İlk olarak, 2006’da Mardin’de Girişimci Kadınlar Platformu etkinliğinde, genç girişimci kadınlara hikayemi anlattım. İstanbul’da Ataşehir Belediyesi’nin Doğuş Üniversitesi ile ortaklaşa düzenlediği 8 Mart Kadınlar Günü etkinliğine katıldım. 2013 ve 2017 yıllarında Adıyaman Üniversitesi’nde Mutlu Aile Mutlu Kadın projesine konuşmacı olarak katıldım. Yine aynı yıl Kadınlar Bakıra Can Veriyor etkinliğinde konuşmacı oldum. Tüm bu etkinliklerde, kadınlarla girişimcilik hikayemi paylaştım. İstedim ki hayallerini gerçekleştirmek için yola çıkmak isteyen kadınlar, ideallerini ileriye taşımayı düşünen kadınlar için ilham kaynağı olayım.
İlk Besi Bebek serginizi ne zaman açtınız?

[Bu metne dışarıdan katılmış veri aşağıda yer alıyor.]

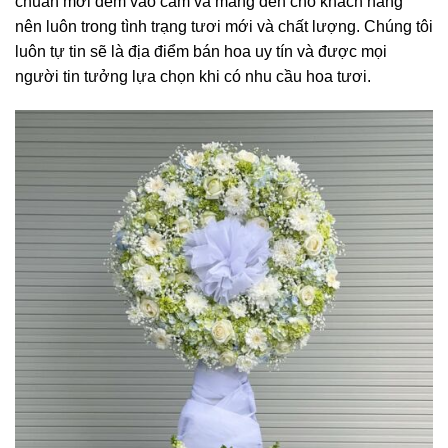
chuẩn mới đem vào cắm và mang đến cho khách hàng
nên luôn trong tình trạng tươi mới và chất lượng. Chúng tôi
luôn tự tin sẽ là địa điểm bán hoa uy tín và được mọi
người tin tưởng lựa chọn khi có nhu cầu hoa tươi.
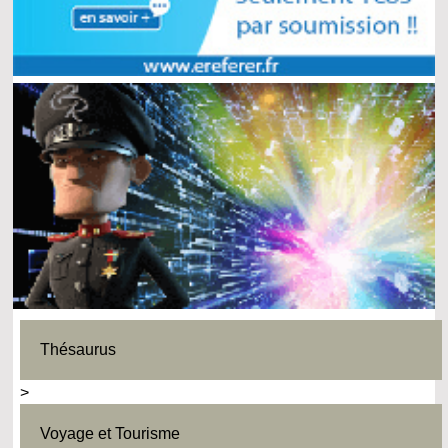
Thésaurus
>
Voyage et Tourisme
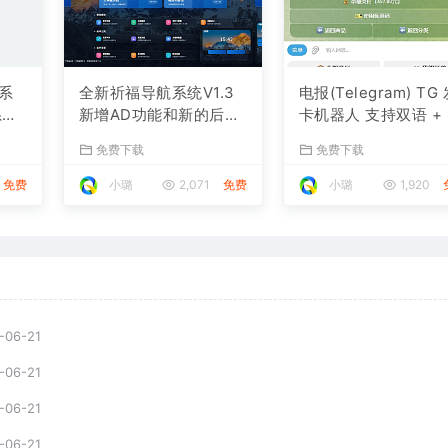
系
全新祈福导航系统V1.3
电报(Telegram) TG
系统
新增AD功能和新的后台
卡机器人 支持双语 +
视觉
UI端 和PHP版本等
户充值 USDT/双语言
免费下载
免费下载
角数版本)
免费
小璐
2,071
免费
小璐
1,920
-06-21
-06-21
-06-21
-06-21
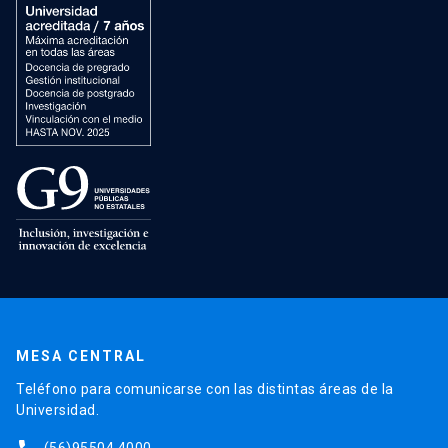
MESA CENTRAL
Teléfono para comunicarse con las distintas áreas de la
Universidad.
(56)95504 4000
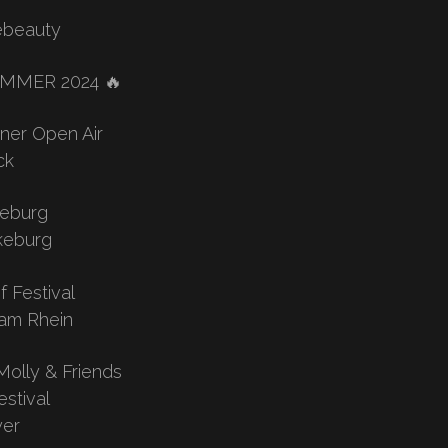
ebeauty
OMMER 2024 🔥
rner Open Air
ck
keburg
keburg
 Festival
 am Rhein
Molly & Friends
estival
yer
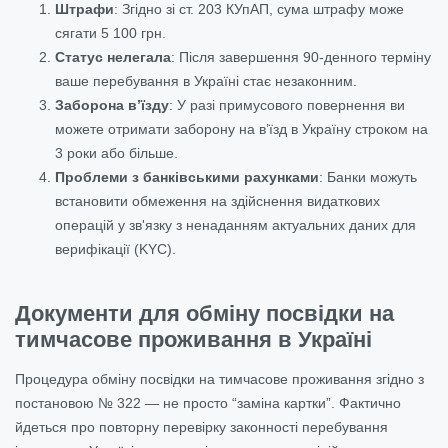
Штрафи
: Згідно зі ст. 203 КУпАП, сума штрафу може
сягати 5 100 грн.
Статус нелегала
: Після завершення 90-денного терміну
ваше перебування в Україні стає незаконним.
Заборона в’їзду
: У разі примусового повернення ви
можете отримати заборону на в’їзд в Україну строком на
3 роки або більше.
Проблеми з банківськими рахунками
: Банки можуть
встановити обмеження на здійснення видаткових
операцій у зв'язку з ненаданням актуальних даних для
верифікації (KYC).
Документи для обміну посвідки на
тимчасове проживання в Україні
Процедура обміну посвідки на тимчасове проживання згідно з
постановою № 322 — не просто “заміна картки”. Фактично
йдеться про повторну перевірку законності перебування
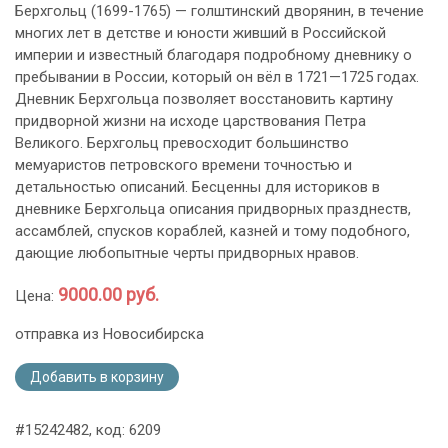
Берхгольц (1699-1765) — голштинский дворянин, в течение
многих лет в детстве и юности живший в Российской
империи и известный благодаря подробному дневнику о
пребывании в России, который он вёл в 1721—1725 годах.
Дневник Берхгольца позволяет восстановить картину
придворной жизни на исходе царствования Петра
Великого. Берхгольц превосходит большинство
мемуаристов петровского времени точностью и
детальностью описаний. Бесценны для историков в
дневнике Берхгольца описания придворных празднеств,
ассамблей, спусков кораблей, казней и тому подобного,
дающие любопытные черты придворных нравов.
9000.00 руб.
Цена:
отправка из Новосибирска
Добавить в корзину
#15242482, код: 6209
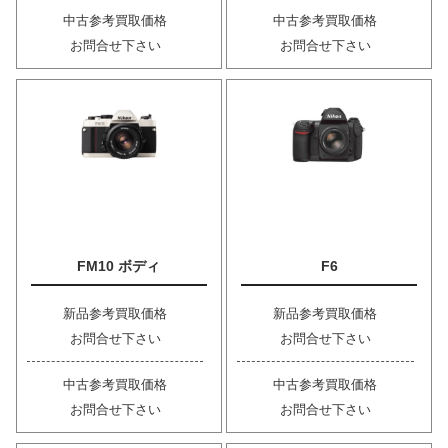
中古参考買取価格
中古参考買取価格
お問合せ下さい
お問合せ下さい
FM10 ボディ
F6
新品参考買取価格
新品参考買取価格
お問合せ下さい
お問合せ下さい
中古参考買取価格
中古参考買取価格
お問合せ下さい
お問合せ下さい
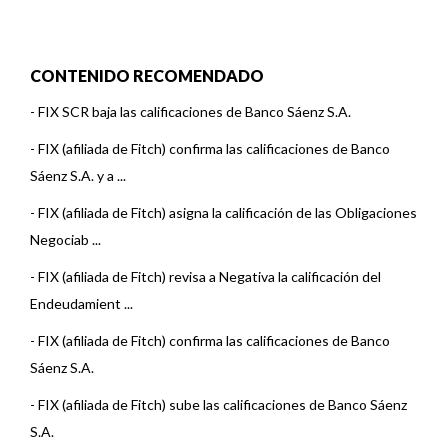
CONTENIDO RECOMENDADO
-
FIX SCR baja las calificaciones de Banco Sáenz S.A.
-
FIX (afiliada de Fitch) confirma las calificaciones de Banco
Sáenz S.A. y a ...
-
FIX (afiliada de Fitch) asigna la calificación de las Obligaciones
Negociab ...
-
FIX (afiliada de Fitch) revisa a Negativa la calificación del
Endeudamient ...
-
FIX (afiliada de Fitch) confirma las calificaciones de Banco
Sáenz S.A.
-
FIX (afiliada de Fitch) sube las calificaciones de Banco Sáenz
S.A.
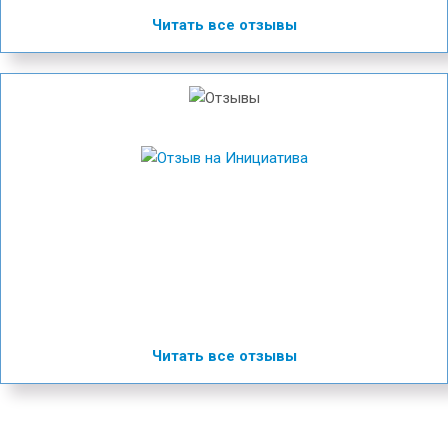
Читать все отзывы
Читать все отзывы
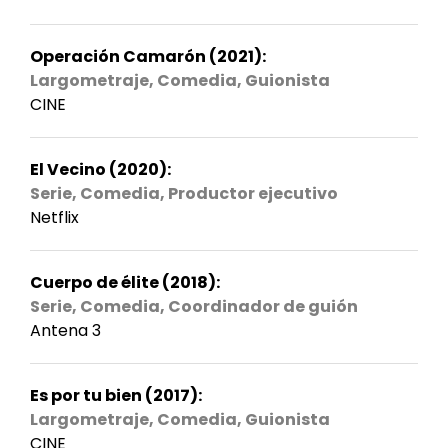
Operación Camarón (2021):
Largometraje, Comedia, Guionista
CINE
El Vecino (2020):
Serie, Comedia, Productor ejecutivo
Netflix
Cuerpo de élite (2018):
Serie, Comedia, Coordinador de guión
Antena 3
Es por tu bien (2017):
Largometraje, Comedia, Guionista
CINE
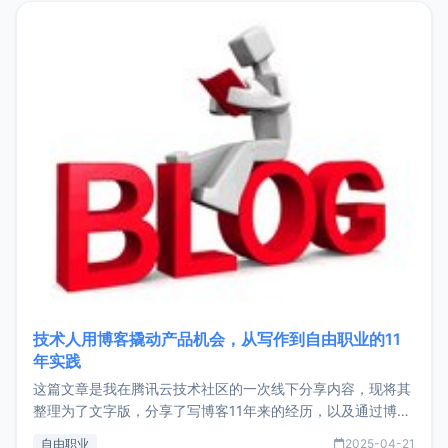
目，主要包括：Zu
技术人用博客撬动产品机会，从写作到自由职业的11
年实践
这篇文章是我在腾讯云技术社区的一次线下分享内容，现将其
整理为了文字版，分享了写博客11年来的经历，以及通过博客
过渡到做产品和走向自由职业的一个小故事。文中还首次公开
自由职业
2025-04-21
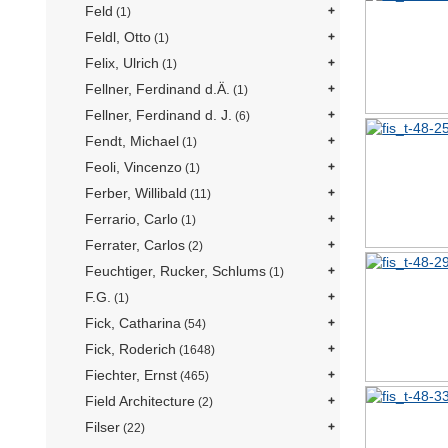
Feld
(1)
Feldl, Otto
(1)
Felix, Ulrich
(1)
Fellner, Ferdinand d.Ä.
(1)
Fellner, Ferdinand d. J.
(6)
Fendt, Michael
(1)
Feoli, Vincenzo
(1)
Ferber, Willibald
(11)
Ferrario, Carlo
(1)
Ferrater, Carlos
(2)
Feuchtiger, Rucker, Schlums
(1)
F.G.
(1)
Fick, Catharina
(54)
Fick, Roderich
(1648)
Fiechter, Ernst
(465)
Field Architecture
(2)
Filser
(22)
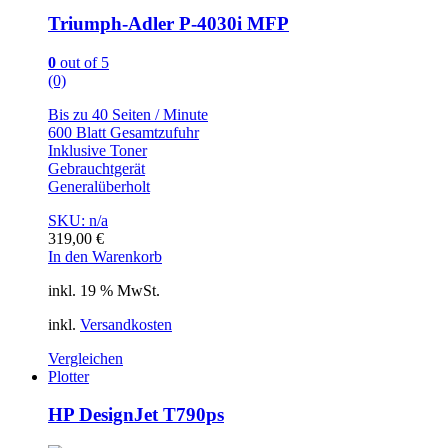
Triumph-Adler P-4030i MFP
0
out of 5
(0)
Bis zu 40 Seiten / Minute
600 Blatt Gesamtzufuhr
Inklusive Toner
Gebrauchtgerät
Generalüberholt
SKU: n/a
319,00
€
In den Warenkorb
inkl. 19 % MwSt.
inkl.
Versandkosten
Vergleichen
Plotter
HP DesignJet T790ps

Adıyaman Müzesi’nde 2017 yılında Müzeler Haftası’nda ilk besi bebek sergimi açtım. 213 ürünümü sergiledim, Besi Bebek sergimin konsepti, Adıyaman merkez ve ilçelerinin yazlık ve kışlık geleneksel kıyafetleri oldu. Sağ olsunlar, valimiz, belediye başkanımız, alay komutanımız da sergimi ziyaret ettiler.